On other sites they are listed as the same price roughly and i need 3 bags of the stuff which would save me nearly £30 if i go for the larger grain size so before i order it i just wanted to make sure they are basically the same thing.

Jason


----------



## Andrew Butler (13 Feb 2020)

It depends what you want to plant in the soil is the main thing I would say; powder is better suited for carpeting plants in particular.
I do believe it is only the size that's different between the two products themselves.


----------



## Angelfishguy99 (13 Feb 2020)

Andrew Butler said:


> It depends what you want to plant in the soil is the main thing I would say; powder is better suited for carpeting plants in particular.
> I do believe it is only the size that's different between the two products themselves.


Thanks Andrew. Think i will get 2 bags of the regular then and 1 of the powder for the front of the tank.
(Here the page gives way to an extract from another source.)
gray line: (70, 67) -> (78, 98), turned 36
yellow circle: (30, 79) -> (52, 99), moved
Much appreciated.


----------



## Jayefc1 (13 Feb 2020)

I like to.go.with the tropica soil beneath and then cap with the powder that way you save a little and  the carpet plants also have the finer to root in to

J


----------



## Angelfishguy99 (13 Feb 2020)

Thank yous for the help. £26.99 was the cheapest i could find the soil for so if anyone is looking to buy some this is where i got it. https://www.pro-shrimp.co.uk/plant-substrate/1366-tropica-aquarium-soil-9l-5703249711106.html


----------